Ceux qui croient en une victoire prochaine de l’armée fédérale éthiopienne au Tigré “rêvent éveillés”, a assuré vendredi le président de cette région dissidente d’Ethiopie, démentant la fin rapide, promise par le gouvernement, de l’opération militaire lancée le 4 novembre.

Jeudi, le Premier ministre éthiopien Abiy Ahmed – prix Nobel de la paix 2019 – a promis une victoire “d’ici relativement peu de temps” face aux forces du Front de libération des Peuples du Tigré (TPLF), parti qui dirige de longue date cette région du Nord du pays.

Cette affirmation “est un rêve éveillé”, lui a répondu le président du Tigré, Debretsion Gebremichael, depuis Addis Abeba via une messagerie. “Nous sommes des gens fiers qui pouvons nous défendre.

M. Debretsion a également fermement démenti l’implication des troupes loyales au TPLF dans un “massacre” de civils au Tigré, comme l’affirment des témoignages rapportés jeudi par Amnesty international.

“Cela ne repose sur rien. Cela ne peut pas être lié à nous”, a-t-il affirmé, ajoutant: “Nous avons nos valeurs, nous avons nos règles. Nous savons comment traiter les gens.”

Il a en revanche accusé l’aviation éthiopienne d’avoir tué des civils lors de ses frappes à Mekele, la capitale régionale, et à Adigrat, localité proche de la frontière avec l’Erythrée. Il a également souligné que les combats avaient déplacé des centaines de milliers de personnes à l’intérieur du Tigré.

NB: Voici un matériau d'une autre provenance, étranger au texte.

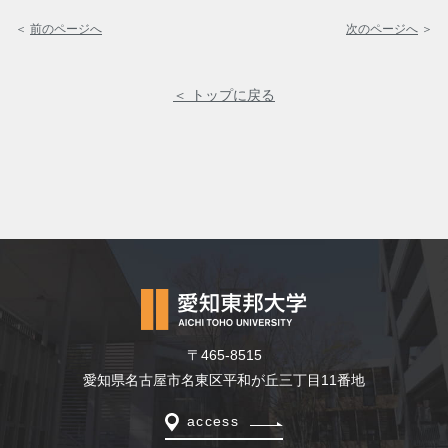
＜
前のページへ
次のページへ
＞
＜ トップに戻る
〒465-8515
愛知県名古屋市名東区平和が丘三丁目11番地
access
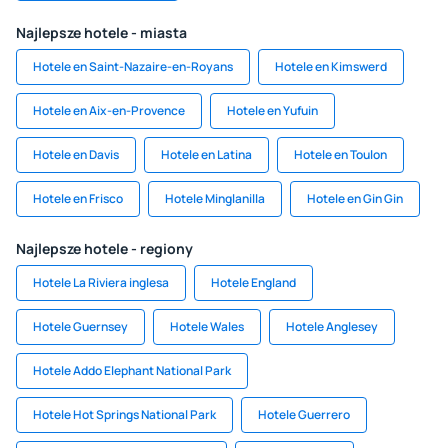
Najlepsze hotele - miasta
Hotele en Saint-Nazaire-en-Royans
Hotele en Kimswerd
Hotele en Aix-en-Provence
Hotele en Yufuin
Hotele en Davis
Hotele en Latina
Hotele en Toulon
Hotele en Frisco
Hotele Minglanilla
Hotele en Gin Gin
Najlepsze hotele - regiony
Hotele La Riviera inglesa
Hotele England
Hotele Guernsey
Hotele Wales
Hotele Anglesey
Hotele Addo Elephant National Park
Hotele Hot Springs National Park
Hotele Guerrero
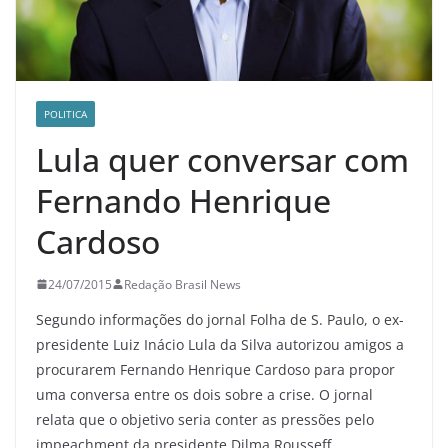
POLITICA
Lula quer conversar com
Fernando Henrique
Cardoso
24/07/2015
Redação Brasil News
Segundo informações do jornal Folha de S. Paulo, o ex-
presidente Luiz Inácio Lula da Silva autorizou amigos a
procurarem Fernando Henrique Cardoso para propor
uma conversa entre os dois sobre a crise. O jornal
relata que o objetivo seria conter as pressões pelo
impeachment da presidente Dilma Rousseff.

“La conséquence la plus importante du conflit pour le moment ce sont les déplacements. Bien sûr il y a des morts, mais nous n’avons pas les chiffres”, a-t-il déclaré, accusant également l’armée de l’Erythrée voisine d’être impliquée dans le conflit, ce que dément l’Ethiopie.

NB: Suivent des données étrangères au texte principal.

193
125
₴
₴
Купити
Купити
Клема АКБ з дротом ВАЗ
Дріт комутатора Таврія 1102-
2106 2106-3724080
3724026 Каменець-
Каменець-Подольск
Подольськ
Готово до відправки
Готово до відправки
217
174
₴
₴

Le blackout sur les communications dans la région et les restrictions aux déplacements des journalistes rendent difficiles la vérification indépendante des informations de chaque camp.

Un mandat d’arrêt a été lancé jeudi par la justice éthiopienne contre M. Debretsion et 63 autres personnes considérées comme “mettant en danger l’existence” de l’Ethiopie.

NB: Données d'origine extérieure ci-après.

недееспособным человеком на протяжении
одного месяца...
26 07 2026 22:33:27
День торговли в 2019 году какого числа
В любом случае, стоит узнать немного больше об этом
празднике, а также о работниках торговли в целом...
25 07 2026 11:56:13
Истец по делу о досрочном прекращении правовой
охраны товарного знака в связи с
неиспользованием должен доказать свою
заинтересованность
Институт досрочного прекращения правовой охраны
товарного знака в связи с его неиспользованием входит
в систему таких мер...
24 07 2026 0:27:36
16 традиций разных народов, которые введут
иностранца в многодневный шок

M. Abiy justifie son intervention militaire par la nécessité de rétablir des “institutions légitimes” au Tigré, où les autorités défient depuis plusieurs mois le gouvernement fédéral et après les attaques de deux bases de l’armée éthiopienne sur place qu’il a attribuées aux forces loyales au TPLF, mais que celui-ci dément.

Vendredi, le bureau du Premier ministre a annoncé la nomination de Mulu Nega, jusqu’ici ministre des Sciences et de l’Education supérieure, au poste de directeur d’une nouvelle “administration provisoire de l’Etat régional du Tigré”.